» Data shown:
• • • • •

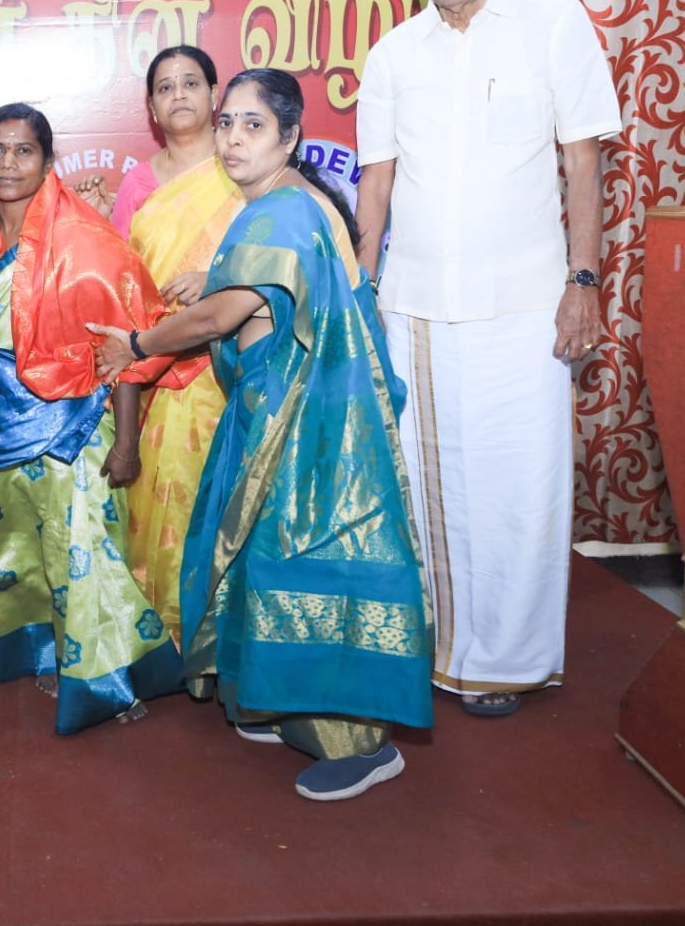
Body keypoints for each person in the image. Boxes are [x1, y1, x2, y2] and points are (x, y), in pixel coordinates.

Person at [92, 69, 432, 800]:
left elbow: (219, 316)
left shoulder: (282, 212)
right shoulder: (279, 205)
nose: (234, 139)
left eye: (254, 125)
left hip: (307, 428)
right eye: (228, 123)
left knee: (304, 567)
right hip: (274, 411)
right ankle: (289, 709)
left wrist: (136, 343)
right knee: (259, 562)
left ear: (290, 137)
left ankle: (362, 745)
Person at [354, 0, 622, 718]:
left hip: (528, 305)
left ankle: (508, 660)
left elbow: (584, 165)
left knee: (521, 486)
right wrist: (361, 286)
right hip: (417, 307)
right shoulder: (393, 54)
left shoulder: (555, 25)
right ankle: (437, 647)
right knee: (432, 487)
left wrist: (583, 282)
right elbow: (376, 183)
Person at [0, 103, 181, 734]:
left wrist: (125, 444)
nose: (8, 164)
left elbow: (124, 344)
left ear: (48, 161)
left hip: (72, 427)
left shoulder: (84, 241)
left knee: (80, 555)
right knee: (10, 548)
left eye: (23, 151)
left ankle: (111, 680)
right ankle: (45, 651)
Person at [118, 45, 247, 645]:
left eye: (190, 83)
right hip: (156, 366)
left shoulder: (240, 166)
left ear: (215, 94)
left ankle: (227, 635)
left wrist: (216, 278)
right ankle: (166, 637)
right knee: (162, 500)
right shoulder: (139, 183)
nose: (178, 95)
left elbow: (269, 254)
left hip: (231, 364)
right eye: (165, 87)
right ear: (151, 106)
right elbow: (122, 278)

• • • • •

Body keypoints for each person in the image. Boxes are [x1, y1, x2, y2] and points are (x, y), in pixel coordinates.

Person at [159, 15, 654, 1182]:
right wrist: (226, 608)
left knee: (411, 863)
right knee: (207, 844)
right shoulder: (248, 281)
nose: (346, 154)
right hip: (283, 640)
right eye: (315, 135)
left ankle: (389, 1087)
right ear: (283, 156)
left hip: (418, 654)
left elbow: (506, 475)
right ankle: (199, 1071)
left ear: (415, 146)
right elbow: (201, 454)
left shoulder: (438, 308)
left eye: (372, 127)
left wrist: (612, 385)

• • • • •

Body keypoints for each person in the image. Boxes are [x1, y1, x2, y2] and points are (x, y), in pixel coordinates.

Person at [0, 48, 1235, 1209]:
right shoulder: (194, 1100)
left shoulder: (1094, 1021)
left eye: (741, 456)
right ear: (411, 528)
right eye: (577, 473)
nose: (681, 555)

• • • • •

» Exercise details: Please reproduce the lines from the line with "left ear: (215, 94)" to the line with "right elbow: (122, 278)", both ends included, exactly as they appear above.

» Exercise output:
left ear: (215, 94)
left ankle: (227, 635)
left wrist: (216, 278)
right ankle: (166, 637)
right knee: (162, 500)
right shoulder: (139, 183)
nose: (178, 95)
left elbow: (269, 254)
left hip: (231, 364)
right eye: (165, 87)
right ear: (151, 106)
right elbow: (122, 278)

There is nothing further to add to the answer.